Along with King in that pivotal moment for civil rights, marched Archbishop of North and South America Iakovos, putting the Greek Orthodox faith at the forefront of the struggle for human rights during a turbulent time for American society.
Iakovos, who had experienced religious oppression as a child, was a zealous supporter of human and civil rights and backed King’s cause with his actions.
He became the only church leader who had the courage to walk hand-in-hand with Martin Luther King during the famous march in Selma.
Unlike other church leaders, the Greek Orthodox Archbishop walked hand-in-hand with King in Selma, where civil rights marchers rallied against segregation and for equal voting rights.

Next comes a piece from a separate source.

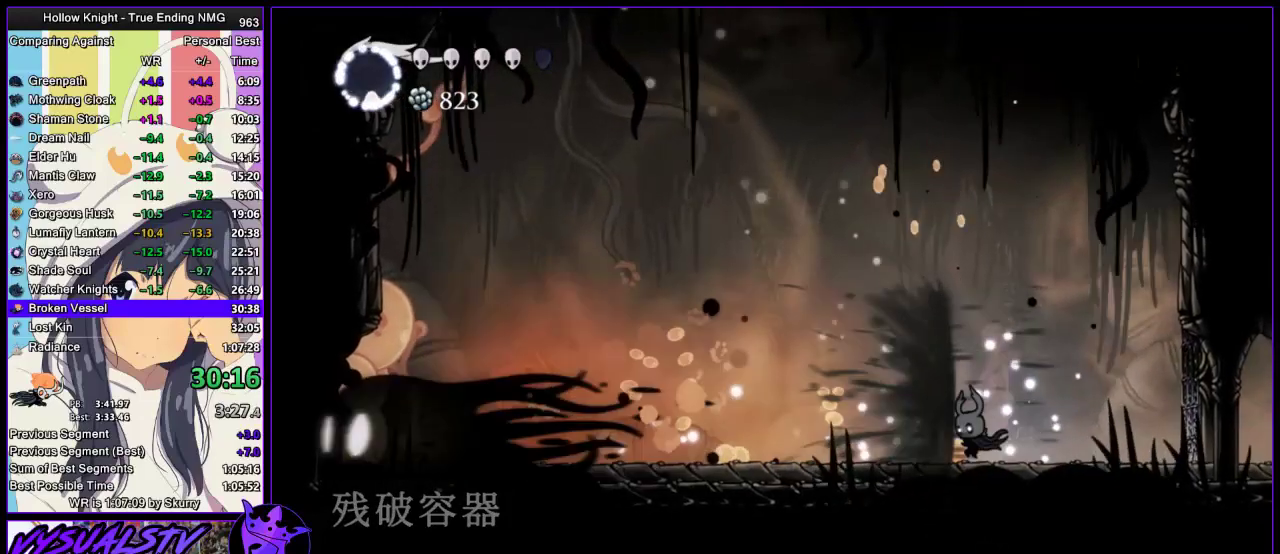
{"buttons": ["R2"], "left_stick": "left", "right_stick": "center", "button_events": [[67, "R2", "up"], [133, "R2", "down"], [200, "R2", "up"], [267, "R2", "down"]]}
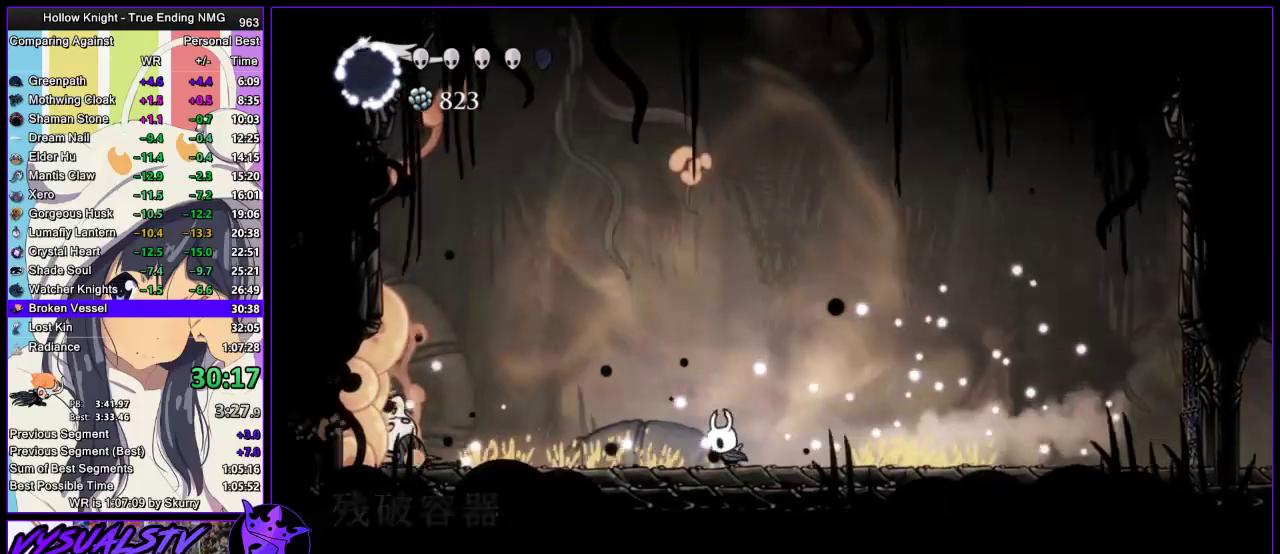
{"buttons": [], "left_stick": "left", "right_stick": "center", "button_events": [[67, "R2", "up"]]}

Back in 1965, such actions were not common, and definitely not protected. “Iakovos had received threats,” says one close aide and friend of the Archbishop, “but he never thought twice of his decision”.
When Iakovos died in 2005, King’s wife — Coretta Scott King — said: “At a time when many of the nation’s most prominent clergy were silent, Archbishop Iakovos courageously supported our Freedom Movement, and marched alongside my husband, and he continued to support the nonviolent movement against poverty, racism and violence throughout his life.”
The LIFE magazine cover of March 26, 1965 marked that historical moment, showing a formidable-looking Iakovos standing to King’s right. (The entire magazine is online and can be read here.)
The New York Times reported: “The striking cover of Time magazine that showed Dr. King side by side with the black-garbed Archbishop Iakovos marked a new presence of Greek Americans and the Greek Orthodox Church in American life.”
Before the march in Selma, Iakovos was an avid supporter of the 1964 Civil Rights Act. When the bill was eventually passed, he had exclaimed:
“Glory to the most high! May this mark the beginning of a new age for all humankind, an era when the word of God charts and guides our lives.”
The life of Archbishop Iakovos
Iakovos served the Greek Orthodox Archdiocese of North and South America for 37 years, until his sudden and unexpected retirement in 1996. In an interview in 1995, he said he had accomplished a major goal — “to have the Orthodox Church be accepted by the family of religions in the United States”.
He said that among his accomplishments he rates as highest the recognition of Orthodox chaplains in the U.S. armed forces and the dialogue he established with leaders of the Episcopal, Lutheran, Southern Baptist and black churches, as well as with Judaism and Islam.
According to the Encyclopedia of Christianity in the United States, he was born Demetrios Koukouzis on the island of Imvros on July 29, 1911. At age 15, he enrolled in the Ecumenical Patriarchal Theological School of Halki.
After graduating with high honors, he was ordained deacon in 1934, taking the ecclesiastical name Iakovos. In 1939, Deacon Iakovos was invited to serve as Archdeacon to Archbishop Athenagoras, the Primate of North and South America.
Ordained a priest in 1940 in Lowell, Massachusetts, he served at St. George Church, Hartford, Connecticut. A year later he was named Preacher at the Archdiocesan Cathedral of the Holy Trinity in New York City. In 1945 he earned a Master of Sacred Theology Degree from Harvard University.
In 1954, he was ordained Bishop of Miletus, by Ecumenical Patriarch Athenagoras, for whom he served four years as personal representative of the Patriarchate to the World Council of Churches in Geneva. In February 1959, the Holy Synod of the Ecumenical Patriarchate elected Iakovos as successor to Archbishop Michael, who died July 15, 1958, as primate of the Greek Orthodox Archdiocese of America. He was enthroned April 1, 1959 assuming responsibility for over 500 parishes in the United States at the time.
Iakovos continued his efforts to advance the idea of equality among his communicants throughout his life. In 1980, Jimmy Carter awarded him the Presidential Medal of Freedom.